- **Okuma Metni**

Post image
Anadolu mistisizmi: Atiye

Burak ABATAY

Eski Yunan’da Eleusis Gizemleri en kutsal törenlerden bir tanesidir. Tahıl tanrıçası Demeter ve kızı Persephone onuruna her yıl düzenlenir. Eleusis kentinde toplanan insanlar Atina ve Eleusis arasını kutsal yürüyüş addettikleri yürüyüşünü gerçekleştirir ve ardından Eleusis gizli törenlerine katılırlar.

Bu törenlerin doğuşu ise bir hikâyeye sahiptir. Bir ölümlü olan Lasion, tahıl tanrıçası Demeter’i kendisine âşık eder. Yunan mitolojisi hiyerarşisinin en tepesindeki tanrıların kralı Zeus ise bu meseleye son derece sinirlenir ve Laison’u öldürür. Ardından ise Demeter ile sevişir. Demeter’den Persephone adında da bir kız çocuğuna sahip olur. Olay ise burada başlar. Yeraltı tanrısı Hades, Persephone’u Zeus’tan ister. Zeus bunu onaylar onaylamasına, ama anne Demeter’in, kızının hayatının geri kalanını yeraltında geçirmesini istemeyeceğinden endişe eder. Bu sebeple de Hades’e Persephone’u kaçırması için yardım eder. Toprak ana Gaia’ya haber verir ve Persephone’un önüne çıkacak her toprak parçasını rengârenk çiçeklerle donatmasını ister. Persephone bu güzel çiçeklerin büyüsüne kapılmışken birden Hades çıkar yerin derinliklerinden. Kızı kucaklar ve yerin altına kaçırır. Ancak bu mesele Demeter’i çok sinirlendirir. Yeryüzüne, bir daha hiçbir ekini canlandırmayacağını söyler. Dünyayı kıtlıkla tehdit eder. Zeus da bunu göze alamaz ve Persephone’un geri dönmesini emreder. Gelgelelim Demeter ve Zeus’un kızları Hades’in elinden birkaç nar tohumu yemiştir. Bu sebeple de yılın en az üçte birlik bölümünü Hades ile toprağın altında geçirmek zorunda kalır. Bu zaman zarfı içerisinde Demeter üzüntüsünü öfke ile buluşturmaktan kendisini durdurmaz. Bu süre içerisinde ekinleri büyümesini durdurur. Eleusis Şenlikleri de, Persephone’un yeryüzüne dönüşünü kutlamak için düzenlenmektedir. Bu törenler bereketin, tarımda anaerkilliğin ve Demeter-Persephone gizemleri Eleusis’te yüz yıllar boyunca kutlanmasıdır. Kaldı ki bu gizli törenler de Grek dininin en yüce mertebesi olarak kabul görür.

- **Görevler**
A - Eleusis Gizemleri yazısına göre Persephone yılın en az üçte birini neden Hades ile toprağın altında geçirmek zorundadır?
B - Eleusis Gizemleri yazısını son cümlesinden sonra devam ettirin.

- **Gösterilen Veriler**
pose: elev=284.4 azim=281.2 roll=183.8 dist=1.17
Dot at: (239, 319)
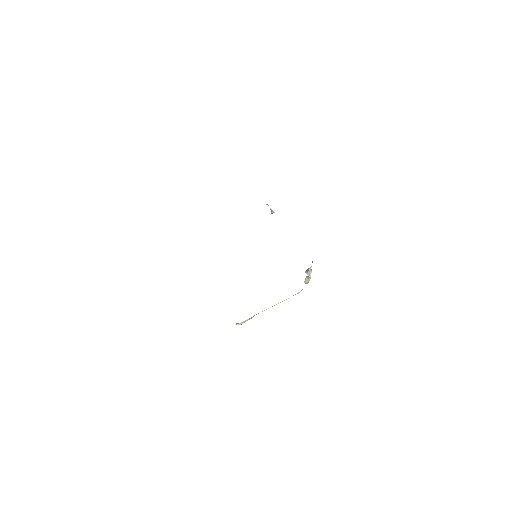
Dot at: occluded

- **Cevaplar**
A - Hades'in elinden birkaç nar tohumu yediği için.

B -
MİSTİK OLAN KARANLIKTIR

 

Eleusis’te, seçilenler kendi yaşamsal koşullarını aşarak daha yüce, neredeyse insanüstü bir varlık durumuna ulaşmak amacıyla inisyasyona katılırlardı. İnisiyasyon törenleri, bir köken mitosunu, yaratıcı tanrının serüvenlerini, ölümünü ve yeniden canlanmasını yinelemek amacıyla uygulanırlardı. Bu kültlerin köken tarihinin derinliklerine dayanmaktadır. İ.Ö. 600 yıllarında Pisistratus zamanında, Eleusis Gizemleri Pan-Helenik bir kült durumuna yükselmiştir. Eleusis törenleri, tüm diğer dinsel inançları içinde eriterek ve aynı zamanda kültür, sanat ve demokrasi kavramlarını da etkileyerek, döneminin uygarlığına damgasını vurmuştur.*

Mistisizmin kökenlerinin atıldığı inisiyate (initiate) kavramı da yaşadığımız coğrafyanın en merak edilen kavramlarından birisidir. Mistik olan, içinde sır barındıran, heyecan uyandırır. Eski Yunan’dan beridir, Roma’da da, Perslerde de, doğunun mistisizmi Batılılara hep ilgi çekici gelmiştir. Karanlıktır, karanlığın içinde ufak sarı bir ışık vardır. Aydınlanmaz, aydınlatmaz ama merakla yaşatır.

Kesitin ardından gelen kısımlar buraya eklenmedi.